Here you go: http://www.innerbody.com/

Any reference you can find on animal anatomy will also serve you well


----------



## MissKarotStix (May 1, 2016)

If you do a Google search on anthro/furry anatomy you can get some nice reference to help you picture how the body is put together.
The following images helped me a lot:

Legs and feet reference:
www.furaffinity.net: Legs anatomy references by Wolfy-Nail
www.furaffinity.net: Digigrade Paw Tutorial [by Catwolf] by AAMP

Male anthro skeletal reference:











And just for kicks, here a muscle reference:





Hoped that helped. If you need help looking for resources or general help in drawing feel free to PM me, I love teaching ^_^.

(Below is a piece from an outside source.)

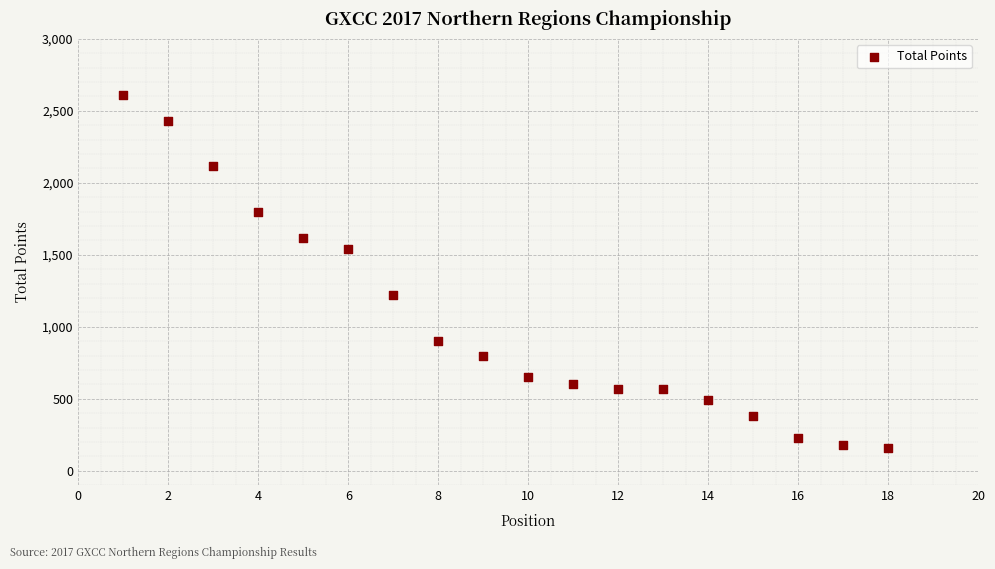

What is the range of Y values (max minus min)?

2450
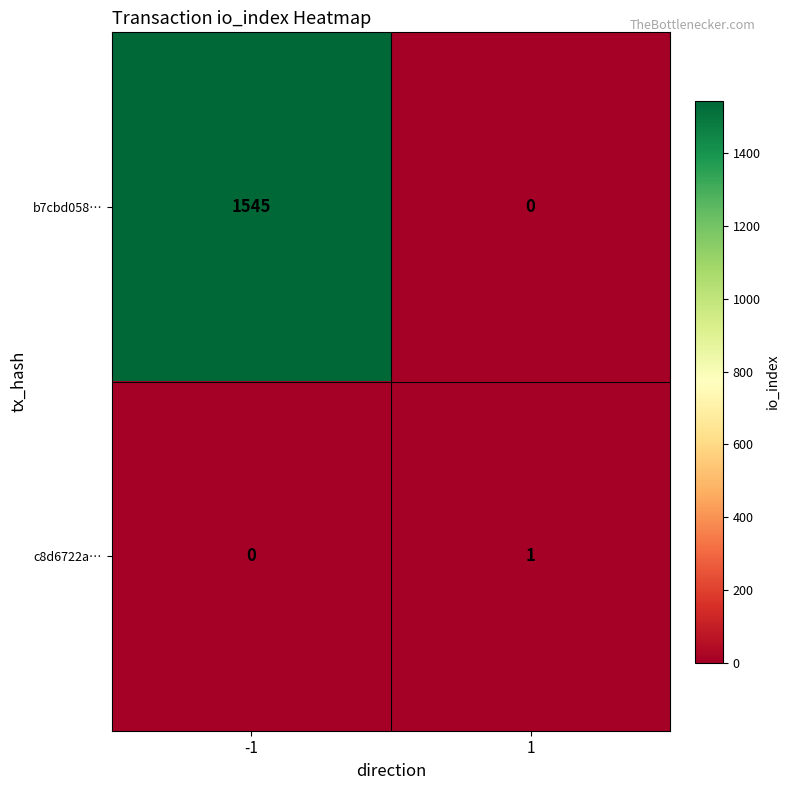

List the series in order of their overall mean, highest first.

b7cbd058…, c8d6722a…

Edit: Sorry for the large images, I have no idea how to edit it @_@


----------



## Ivory-Brier (May 2, 2016)

rjbartrop said:


> Here you go: http://www.innerbody.com/
> 
> Any reference you can find on animal anatomy will also serve you well





MissKarotStix said:


> If you do a Google search on anthro/furry anatomy you can get some nice reference to help you picture how the body is put together.
> The following images helped me a lot:
> 
> Legs and feet reference:
> ...



Really helped! Thanks!


----------